Jumping onto a moving train is not allowed. Jumping off one is for criminals. In any case, ordinary humans are incapable of opening the door, unless, that is, they have the misfortune to lean against it accidentally while the train is in motion. Children must be kept on a leash. Dogs may not be taken at all. Meanwhile, chatty travellers are left criminally unmuzzled…
There are luxury trains, expresses, local trains, various fees and classes, a forest of instructions, prohibitions, discouragements. All these are felt to be “romantic”.
Even so, I would sooner travel to Monte Carlo first class than fill in a tax declaration on foot…
Ed.: We assure our readers that in spite of everything he says about “romance”, our author spends very little time at home.
Frankfurter Zeitung, 6 June 1926
56. The Lady in the Compartment
A beautiful lady entered the compartment where I was reading the newspaper. She looked at my newspaper, not at me, told the porter to put up a large silver-studded leather case, sat down, and didn’t have the right change. There was a long moment, filled with the silence of the porter, who was in a hurry. One could clearly feel the intensity with which the man was looking for an expression of impatience, haste, and possibly also bitterness. But seeing as he had no business looking impatient and embittered, he emanated a silence that was as pungent as any oath. At that moment I felt a great irritation with the beautiful lady. She was forcing me out of my tranquillity deepened by the enjoyment of the exciting newspaper to a painful pondering of how to find a swift and satisfactory solution to this predicament.
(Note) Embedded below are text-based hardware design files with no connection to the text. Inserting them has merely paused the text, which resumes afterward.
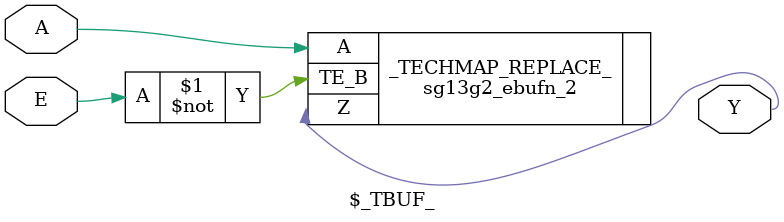
<source format=v>
module \$_TBUF_ (input A, input E, output Y);
  sg13g2_ebufn_2 _TECHMAP_REPLACE_ (
    .A(A),
    .Z(Y),
    .TE_B(~E));
endmodule

</source>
Other men think on their feet, make remarks that win them the admiration of both ladies and porters. Whereas I was in the position that if I didn’t quickly do something, I would be despised by the one, and laughed at by the other. I therefore asked: “What are you owed?”; was informed, gave the porter a tip that compelled him to thank me more loudly than I would have liked, and sat back to await developments. The lady, still hunting for change, came up with a big bill, and not looking at me, asked me whether I could change it for her. “No!” I said, and the lady looked some more. Her confusion must be very great; I resolved to take pity on her, but I couldn’t do it, because I needed all my pity for myself. Was I to exclaim: “How delightful to be in credit with such a ravishing individual!” What a compliment! Was it not impertinent to disturb her in her search, was it not glib to seek to base an acquaintance on such a vulgar premise? I was unable to watch the lady, her hurried movements were of a private, even an intimate nature, and I thought I shouldn’t stare at the contents and lining of her handbag.